Inside A Nuclear Submarine: Electric Boat workers, sailors prep the Missouri
 
Sunday, June 27, 2010
By Paul Edward Parker


GROTON, Conn. — Entering the hatch of the fast-attack nuclear submarine Missouri feels like entering a three-story building through a manhole cover on the roof.
 
Even before reaching the last rung of a 10-foot ladder, the scent of fresh paint hangs in the air.
 
“New sub smell,” Corey Estabrooks, a painter foreman, says with a chuckle and a grin.
 
“Our department is involved in just about every inch of that boat,” he says. “We basically put our hands on everything because everything needs some kind of protection.”
 
The paint not only protects steel surfaces from corrosion, it also creates the atmosphere in which Missouri’s crew will live. White paint in the bathrooms. Gray in machinery areas. Green on many walls. And, in the officers’ staterooms and crew’s bunkrooms, the “beach sand” tan walls and light blue ceilings.
 
“When they’re laying in their beds and they look up and see a blue color that almost matches the sky, I guess when they’re down inside for six months at a time, it kind of helps, I guess, psychologically,” said Estabrooks, of Moosup, Conn.
 
Missouri floats in limbo these last few months of construction. After several years in the domain of some 10,000 designers, welders and pipefitters, carpenters, electricians and painters, the workers now share Missouri’s three decks with sailors, as the Navy prepares to take possession of its newest Virginia-class submarine. Sometime this summer, the workers will leave, and the ship will belong entirely to its crew.
 
Estabrooks and his workers put in 8- to 10-hour days seven days a week to finish the crew quarters so sailors can live onboard while shipbuilders work in other parts of the boat.
 
The living areas include the galley, where Seaman Paul Hites, of Tampa, Fla., cooks in a stainless-steel kitchen not much wider than his shoulders.

→ GIVEN ENTRIES
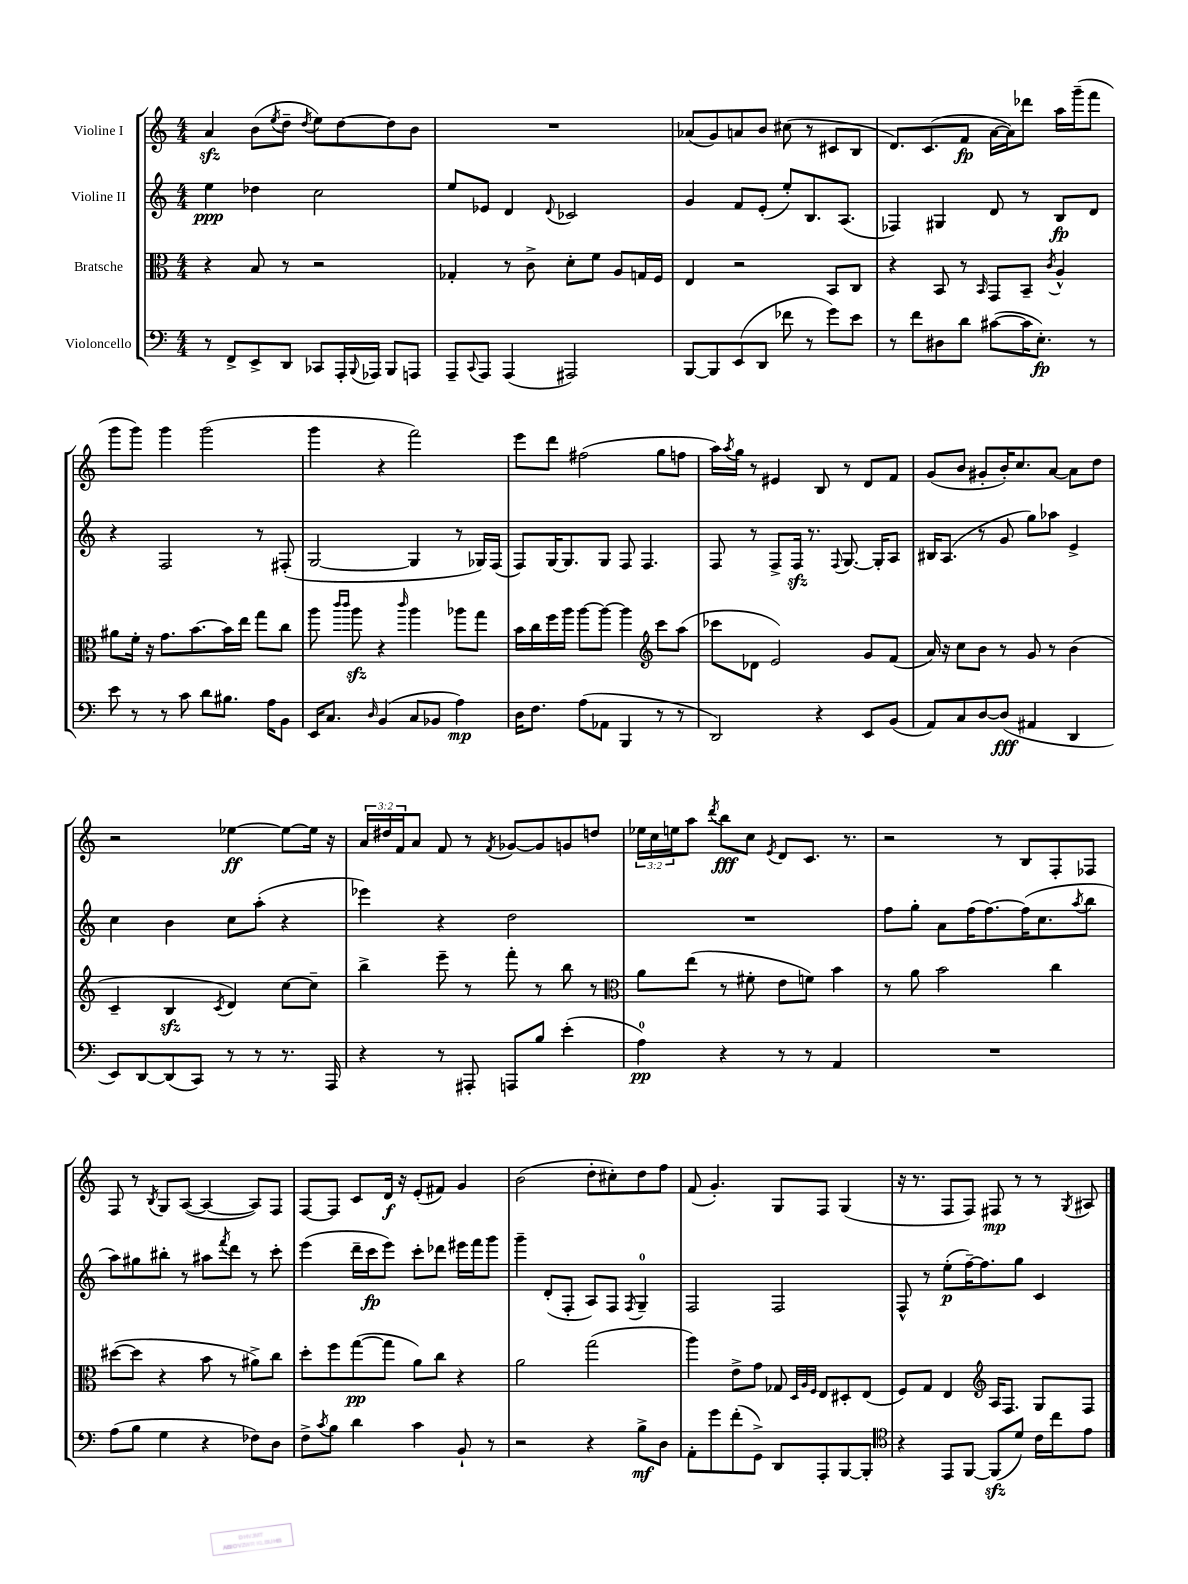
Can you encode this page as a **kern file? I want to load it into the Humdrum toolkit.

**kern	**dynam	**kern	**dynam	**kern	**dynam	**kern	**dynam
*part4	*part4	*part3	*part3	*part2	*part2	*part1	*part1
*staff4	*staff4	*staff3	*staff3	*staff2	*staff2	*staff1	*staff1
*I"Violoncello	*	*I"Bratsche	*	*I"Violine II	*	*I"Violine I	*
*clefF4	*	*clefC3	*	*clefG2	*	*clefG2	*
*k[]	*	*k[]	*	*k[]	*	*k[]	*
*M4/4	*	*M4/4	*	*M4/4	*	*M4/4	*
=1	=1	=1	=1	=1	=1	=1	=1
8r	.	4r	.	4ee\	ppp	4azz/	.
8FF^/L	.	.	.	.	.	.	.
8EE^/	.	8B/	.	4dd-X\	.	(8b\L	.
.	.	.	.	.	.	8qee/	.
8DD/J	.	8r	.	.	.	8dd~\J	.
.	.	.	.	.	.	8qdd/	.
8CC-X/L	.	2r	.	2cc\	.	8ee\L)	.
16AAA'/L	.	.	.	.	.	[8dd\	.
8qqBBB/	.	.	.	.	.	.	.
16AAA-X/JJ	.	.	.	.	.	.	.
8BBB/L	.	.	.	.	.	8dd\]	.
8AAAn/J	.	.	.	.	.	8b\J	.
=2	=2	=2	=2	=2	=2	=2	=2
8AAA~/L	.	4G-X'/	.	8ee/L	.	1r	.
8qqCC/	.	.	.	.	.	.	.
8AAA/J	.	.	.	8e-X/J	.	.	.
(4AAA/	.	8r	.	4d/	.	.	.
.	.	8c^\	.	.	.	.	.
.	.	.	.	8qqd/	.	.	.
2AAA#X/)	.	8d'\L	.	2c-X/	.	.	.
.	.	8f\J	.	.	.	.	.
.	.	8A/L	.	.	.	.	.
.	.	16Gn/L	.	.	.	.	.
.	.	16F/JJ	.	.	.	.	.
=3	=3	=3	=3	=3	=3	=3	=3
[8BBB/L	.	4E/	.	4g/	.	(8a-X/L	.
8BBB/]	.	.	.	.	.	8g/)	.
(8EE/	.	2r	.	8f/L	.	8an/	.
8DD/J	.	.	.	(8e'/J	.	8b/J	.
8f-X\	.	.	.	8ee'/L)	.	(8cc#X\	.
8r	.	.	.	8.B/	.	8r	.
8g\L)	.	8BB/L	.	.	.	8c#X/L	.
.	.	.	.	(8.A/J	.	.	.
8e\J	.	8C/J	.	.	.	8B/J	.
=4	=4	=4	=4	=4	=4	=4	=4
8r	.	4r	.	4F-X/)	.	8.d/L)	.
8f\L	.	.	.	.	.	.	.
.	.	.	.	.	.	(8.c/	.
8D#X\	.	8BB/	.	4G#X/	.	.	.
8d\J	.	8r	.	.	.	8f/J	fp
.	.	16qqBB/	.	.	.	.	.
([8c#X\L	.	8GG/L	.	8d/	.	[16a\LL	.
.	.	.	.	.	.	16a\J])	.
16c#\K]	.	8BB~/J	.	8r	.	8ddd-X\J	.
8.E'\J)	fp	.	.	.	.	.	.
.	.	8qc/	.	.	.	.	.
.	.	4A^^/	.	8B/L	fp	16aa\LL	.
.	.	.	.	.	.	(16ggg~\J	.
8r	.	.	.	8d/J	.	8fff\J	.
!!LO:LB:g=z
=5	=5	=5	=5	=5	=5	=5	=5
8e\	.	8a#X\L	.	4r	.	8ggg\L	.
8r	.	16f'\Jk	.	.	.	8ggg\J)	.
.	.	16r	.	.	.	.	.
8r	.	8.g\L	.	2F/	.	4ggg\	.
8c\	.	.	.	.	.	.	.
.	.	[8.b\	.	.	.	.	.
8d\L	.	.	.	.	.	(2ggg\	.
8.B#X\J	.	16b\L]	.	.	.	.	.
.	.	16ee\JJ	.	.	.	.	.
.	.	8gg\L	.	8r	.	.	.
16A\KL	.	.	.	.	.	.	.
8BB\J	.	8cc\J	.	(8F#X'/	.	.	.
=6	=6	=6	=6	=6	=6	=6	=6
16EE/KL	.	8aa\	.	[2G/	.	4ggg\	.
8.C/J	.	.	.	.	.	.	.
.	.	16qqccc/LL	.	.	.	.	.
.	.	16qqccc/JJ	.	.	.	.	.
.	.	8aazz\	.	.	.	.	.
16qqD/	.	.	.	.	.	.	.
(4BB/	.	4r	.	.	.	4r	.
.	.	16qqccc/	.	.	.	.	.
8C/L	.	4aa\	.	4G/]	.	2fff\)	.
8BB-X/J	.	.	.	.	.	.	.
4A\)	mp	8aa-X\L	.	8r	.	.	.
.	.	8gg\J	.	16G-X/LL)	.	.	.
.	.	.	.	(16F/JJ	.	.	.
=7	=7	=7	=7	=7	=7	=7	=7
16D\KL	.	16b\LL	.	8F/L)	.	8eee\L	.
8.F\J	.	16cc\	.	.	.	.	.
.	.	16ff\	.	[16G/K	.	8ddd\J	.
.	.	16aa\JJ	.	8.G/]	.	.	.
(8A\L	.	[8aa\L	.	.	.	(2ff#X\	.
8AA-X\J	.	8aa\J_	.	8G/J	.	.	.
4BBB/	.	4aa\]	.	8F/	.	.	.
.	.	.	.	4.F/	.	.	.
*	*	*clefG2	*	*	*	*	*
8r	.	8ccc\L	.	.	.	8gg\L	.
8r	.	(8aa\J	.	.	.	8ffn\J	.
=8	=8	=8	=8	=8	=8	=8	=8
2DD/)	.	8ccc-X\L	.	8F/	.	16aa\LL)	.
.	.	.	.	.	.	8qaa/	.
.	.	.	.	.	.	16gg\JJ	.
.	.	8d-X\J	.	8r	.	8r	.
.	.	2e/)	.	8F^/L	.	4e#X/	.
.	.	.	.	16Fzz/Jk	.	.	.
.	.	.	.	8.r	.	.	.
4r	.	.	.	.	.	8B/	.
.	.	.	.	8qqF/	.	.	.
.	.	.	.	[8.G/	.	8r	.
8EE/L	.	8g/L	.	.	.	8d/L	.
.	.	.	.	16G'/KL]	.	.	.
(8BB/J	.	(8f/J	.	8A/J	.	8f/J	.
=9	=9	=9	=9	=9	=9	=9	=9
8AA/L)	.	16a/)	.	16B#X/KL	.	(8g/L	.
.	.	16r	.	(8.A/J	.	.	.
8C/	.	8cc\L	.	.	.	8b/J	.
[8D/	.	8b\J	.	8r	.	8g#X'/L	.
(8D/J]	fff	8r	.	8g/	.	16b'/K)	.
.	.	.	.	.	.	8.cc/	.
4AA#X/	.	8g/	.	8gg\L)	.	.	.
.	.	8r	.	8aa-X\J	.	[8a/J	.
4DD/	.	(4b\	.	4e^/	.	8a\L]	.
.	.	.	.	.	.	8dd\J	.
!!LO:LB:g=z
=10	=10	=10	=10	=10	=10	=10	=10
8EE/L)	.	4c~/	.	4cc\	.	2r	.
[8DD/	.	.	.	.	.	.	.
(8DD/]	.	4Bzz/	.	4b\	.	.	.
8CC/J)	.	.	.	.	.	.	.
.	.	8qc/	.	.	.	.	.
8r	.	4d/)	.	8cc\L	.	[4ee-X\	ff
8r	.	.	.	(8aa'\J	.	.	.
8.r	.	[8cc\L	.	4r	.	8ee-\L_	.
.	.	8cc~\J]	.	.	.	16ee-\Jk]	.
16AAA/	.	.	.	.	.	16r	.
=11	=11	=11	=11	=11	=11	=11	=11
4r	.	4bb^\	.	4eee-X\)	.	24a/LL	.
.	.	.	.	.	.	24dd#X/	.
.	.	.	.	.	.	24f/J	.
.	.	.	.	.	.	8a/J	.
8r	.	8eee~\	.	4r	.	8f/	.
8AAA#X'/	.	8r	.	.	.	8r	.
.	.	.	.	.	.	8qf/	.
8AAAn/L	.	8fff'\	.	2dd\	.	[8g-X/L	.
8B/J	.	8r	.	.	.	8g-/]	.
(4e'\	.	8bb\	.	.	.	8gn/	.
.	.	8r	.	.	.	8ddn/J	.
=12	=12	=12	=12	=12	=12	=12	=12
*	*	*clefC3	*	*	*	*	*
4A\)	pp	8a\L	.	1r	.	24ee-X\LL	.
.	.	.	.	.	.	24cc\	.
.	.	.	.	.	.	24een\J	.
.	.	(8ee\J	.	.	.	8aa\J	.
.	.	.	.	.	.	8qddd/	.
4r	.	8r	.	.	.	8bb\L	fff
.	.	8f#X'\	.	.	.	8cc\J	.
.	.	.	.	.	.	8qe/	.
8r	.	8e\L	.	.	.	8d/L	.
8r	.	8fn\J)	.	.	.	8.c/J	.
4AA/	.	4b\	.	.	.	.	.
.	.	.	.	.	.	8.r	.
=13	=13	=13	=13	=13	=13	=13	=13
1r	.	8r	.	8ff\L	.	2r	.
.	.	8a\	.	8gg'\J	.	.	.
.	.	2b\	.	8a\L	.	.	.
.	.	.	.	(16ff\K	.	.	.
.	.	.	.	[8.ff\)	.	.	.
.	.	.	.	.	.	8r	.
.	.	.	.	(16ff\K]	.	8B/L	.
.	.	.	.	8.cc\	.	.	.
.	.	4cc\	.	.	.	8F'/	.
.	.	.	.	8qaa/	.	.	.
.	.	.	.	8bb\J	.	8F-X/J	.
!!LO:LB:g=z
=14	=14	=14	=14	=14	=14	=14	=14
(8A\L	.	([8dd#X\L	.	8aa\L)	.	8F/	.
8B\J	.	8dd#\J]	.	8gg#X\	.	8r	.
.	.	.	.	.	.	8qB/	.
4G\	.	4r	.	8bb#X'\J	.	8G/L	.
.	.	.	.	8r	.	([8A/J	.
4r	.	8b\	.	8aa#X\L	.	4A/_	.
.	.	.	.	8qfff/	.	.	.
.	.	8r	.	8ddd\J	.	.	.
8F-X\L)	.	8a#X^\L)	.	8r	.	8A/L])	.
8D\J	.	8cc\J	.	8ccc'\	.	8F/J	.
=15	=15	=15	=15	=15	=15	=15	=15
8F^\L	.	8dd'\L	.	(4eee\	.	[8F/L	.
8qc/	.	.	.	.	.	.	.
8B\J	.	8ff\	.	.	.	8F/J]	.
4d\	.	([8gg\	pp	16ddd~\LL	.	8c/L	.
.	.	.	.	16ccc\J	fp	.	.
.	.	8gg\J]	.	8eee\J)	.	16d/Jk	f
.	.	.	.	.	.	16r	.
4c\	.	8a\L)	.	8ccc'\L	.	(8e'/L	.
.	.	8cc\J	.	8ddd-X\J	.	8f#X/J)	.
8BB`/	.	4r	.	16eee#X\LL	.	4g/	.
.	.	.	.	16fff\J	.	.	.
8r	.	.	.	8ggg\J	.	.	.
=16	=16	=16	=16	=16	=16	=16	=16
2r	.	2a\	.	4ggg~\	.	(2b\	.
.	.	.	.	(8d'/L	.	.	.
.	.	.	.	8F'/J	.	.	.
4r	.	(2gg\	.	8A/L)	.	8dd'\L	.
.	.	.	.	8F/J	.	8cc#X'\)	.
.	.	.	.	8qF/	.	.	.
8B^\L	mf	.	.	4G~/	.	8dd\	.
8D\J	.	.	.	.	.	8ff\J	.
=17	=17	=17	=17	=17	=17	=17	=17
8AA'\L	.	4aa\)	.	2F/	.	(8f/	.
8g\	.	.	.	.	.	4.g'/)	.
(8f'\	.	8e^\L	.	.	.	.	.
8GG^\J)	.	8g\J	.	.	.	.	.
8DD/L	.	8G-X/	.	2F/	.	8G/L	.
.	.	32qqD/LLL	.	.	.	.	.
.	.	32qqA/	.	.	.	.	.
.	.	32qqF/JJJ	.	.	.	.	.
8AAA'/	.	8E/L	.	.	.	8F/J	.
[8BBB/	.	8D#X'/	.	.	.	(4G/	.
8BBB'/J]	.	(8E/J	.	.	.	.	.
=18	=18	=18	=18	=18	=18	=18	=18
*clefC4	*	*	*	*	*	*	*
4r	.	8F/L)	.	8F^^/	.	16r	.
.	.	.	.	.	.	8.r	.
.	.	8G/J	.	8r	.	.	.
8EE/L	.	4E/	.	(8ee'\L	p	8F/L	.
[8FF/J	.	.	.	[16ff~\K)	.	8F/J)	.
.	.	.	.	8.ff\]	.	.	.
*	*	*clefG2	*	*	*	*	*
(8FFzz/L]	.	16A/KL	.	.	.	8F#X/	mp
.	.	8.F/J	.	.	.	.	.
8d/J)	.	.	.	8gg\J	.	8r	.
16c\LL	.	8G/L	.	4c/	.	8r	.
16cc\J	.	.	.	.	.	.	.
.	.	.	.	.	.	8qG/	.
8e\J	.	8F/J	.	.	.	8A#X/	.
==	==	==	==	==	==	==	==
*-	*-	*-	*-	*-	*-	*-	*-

---

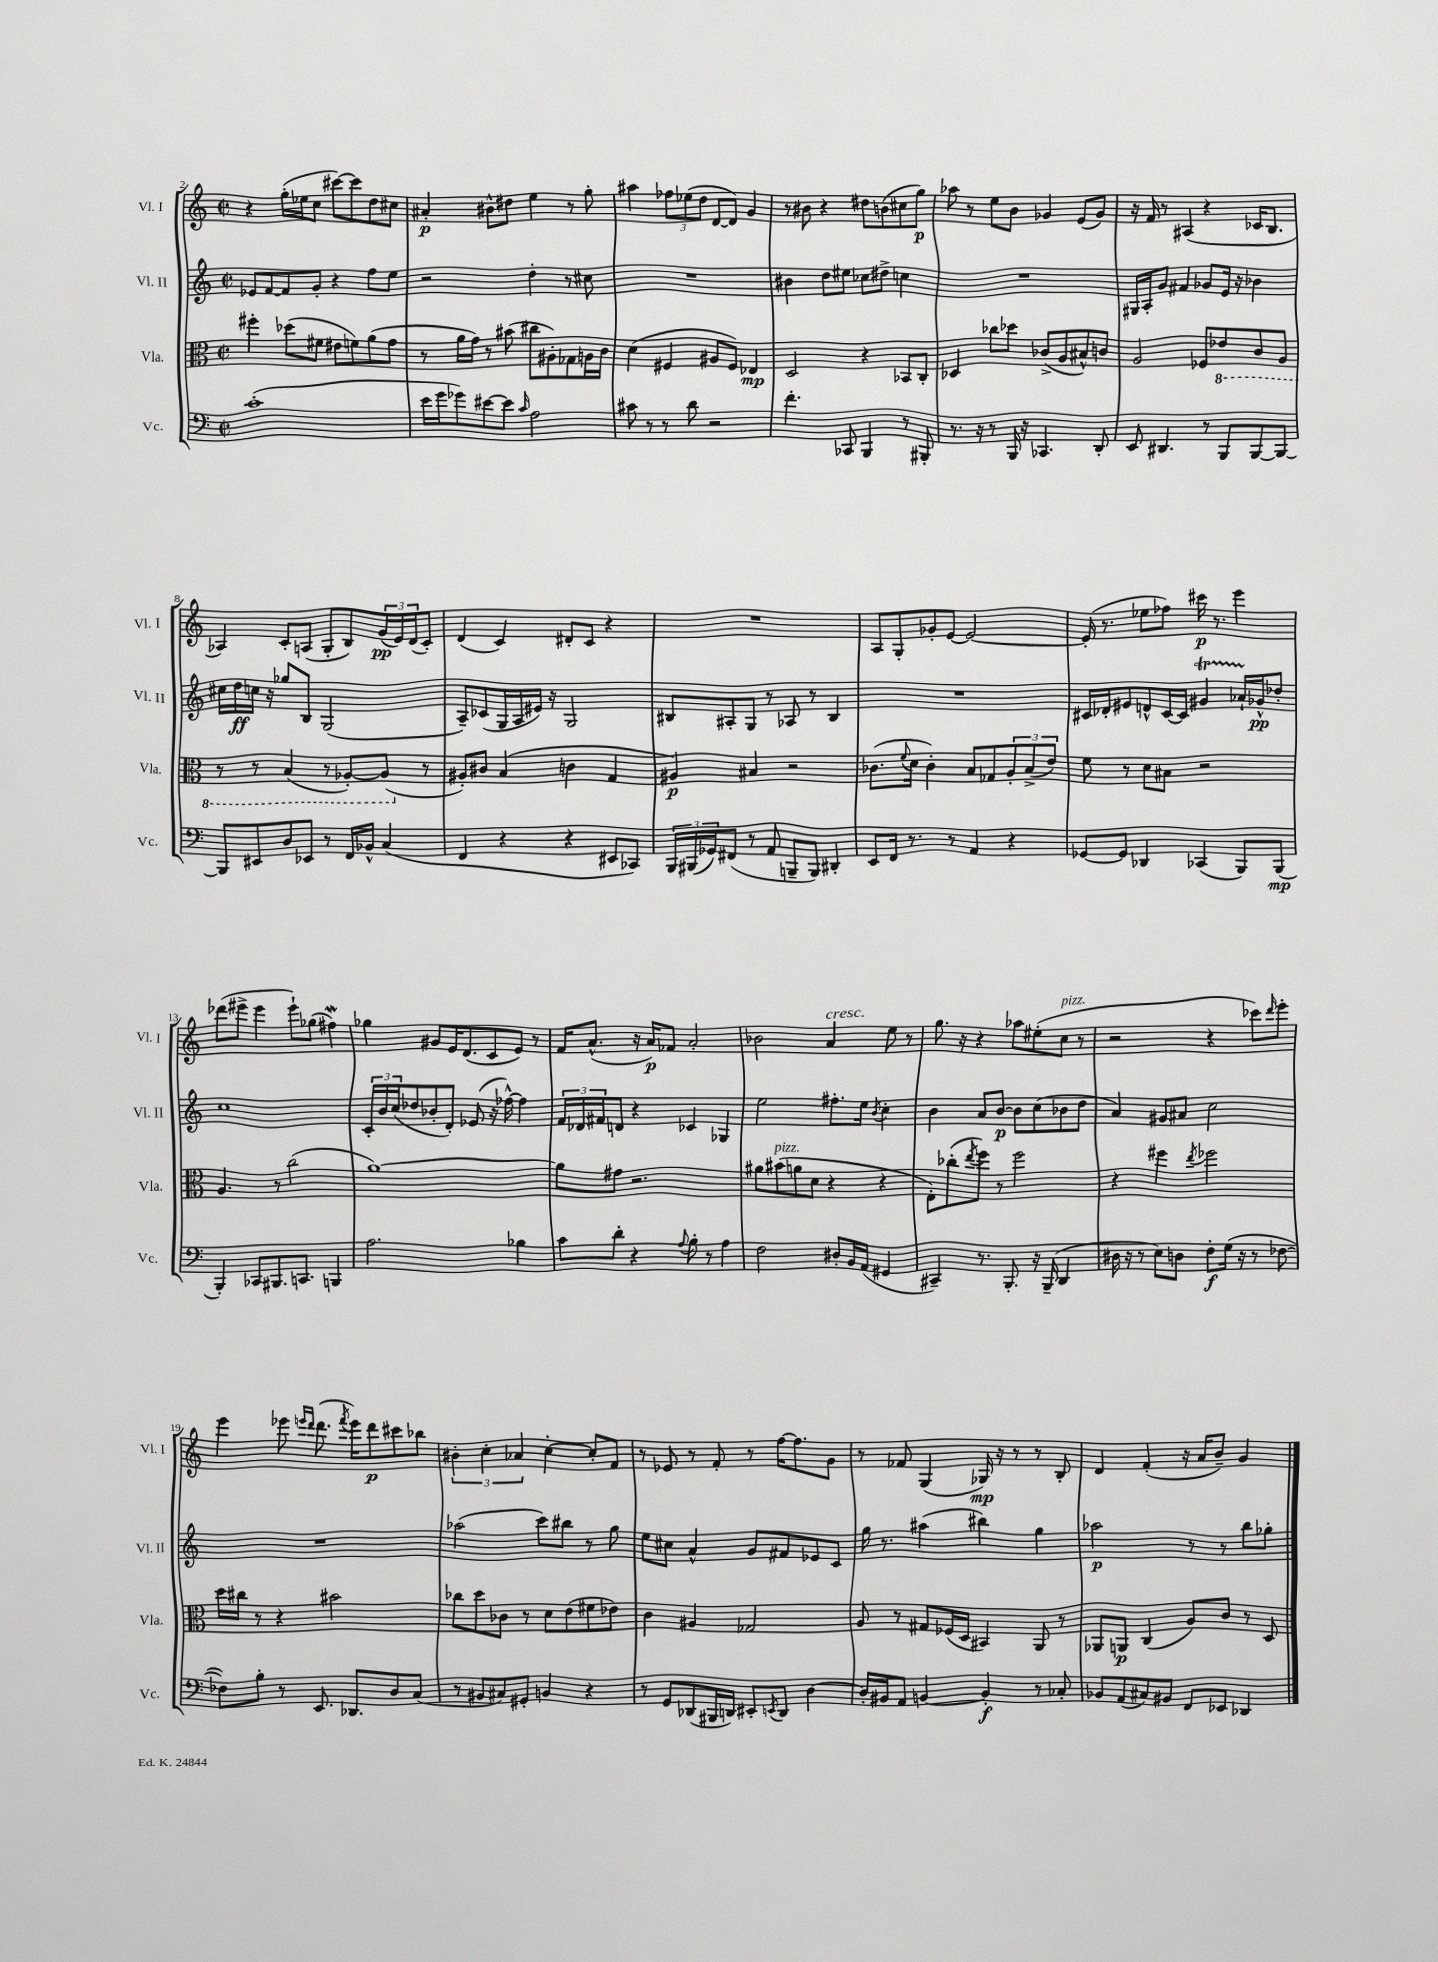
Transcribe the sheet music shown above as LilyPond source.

→ EXERCISE SET
1. In the article about the submarine Missouri, why do Estabrooks and his workers work seven days a week? Explain in one to three sentences.
2. According to the Missouri submarine article, what colors are the walls and ceilings in the officers' staterooms and the crew's bunkrooms?
3. Please continue the article about the submarine Missouri from where it stops.

→ TASK-BY-TASK ANSWERS
1. They are rushing to finish the crew quarters. Once those are done, sailors can live onboard while shipbuilders keep working in other parts of the boat.

2. The walls are "beach sand" tan, and the ceilings are light blue.

3.
 
“It’s hard work, but it keeps the morale of the crew good,” he says. “As long as everyone’s happy at the end of the day, then it’s a great job.”
Officers eat in a wardroom next to Hites’ galley, while enlisted personnel eat in the mess across from the galley. Simulated wood paneling adds a small touch of ambience in both rooms. The mess has five tables, requiring eating in shifts, and just enough space to pass by the tables or sit between them. The wardroom, with one table, is not much roomier.
 
Sleeping quarters, which sailors will call home for months at a time, are even tighter. Bunks measure 74 inches by 25 inches, with 18 inches overhead — about as roomy as a refrigerator. (Chief petty officers get an extra 3 inches in length, while officers also get an extra 2 inches in width plus an inch overhead.) Each sailor has a briefcase-sized locker for valuables and the bunks tip up to provide a “pan” a few inches deep for other belongings.
 
After finishing the crew quarters, the painters moved on to the torpedo room in the forward end of the ship on the lowest deck.
 
The torpedo room, the most spacious area in the boat, feels like a basketball arena compared to the rest of the cramped quarters. The space can carry troops or house a stockpile of torpedoes. In this room, Estabrooks and his crew use a lot of gray paint, the color for machinery.
 
Months before workers put Missouri together, the machinery that launches torpedoes paid a visit to the Naval Undersea Warfare Center in Middletown for testing. NUWC, where some 5,200 civilians, primarily Rhode Islanders, work on electronics and launch systems, plays a key role in America’s submarine forces.
 
“NUWC’s been involved since the early 1990s in defining what the needs were for the Navy and how most cost-effectively we could meet their needs,” said Dan Ryan, of Tiverton, NUWC’s liaison with the U.S. Defense Department for the Virginia-class program. “Most of our concentration is on the non-propulsion electronics sub systems that make up the command, control and communications on the submarine.”
 
NUWC will take part in every phase of Missouri’s life, from the early design of the Virginia-class sub to the testing of components during construction of Missouri to technical support, repairs and retrofits while the ship is in the fleet.
 
That includes testing the pumps that push torpedoes out of Missouri’s torpedo tubes. Silence is key in every operation aboard a submarine, because noise can give away a submarine’s position, lifting its veil of stealth.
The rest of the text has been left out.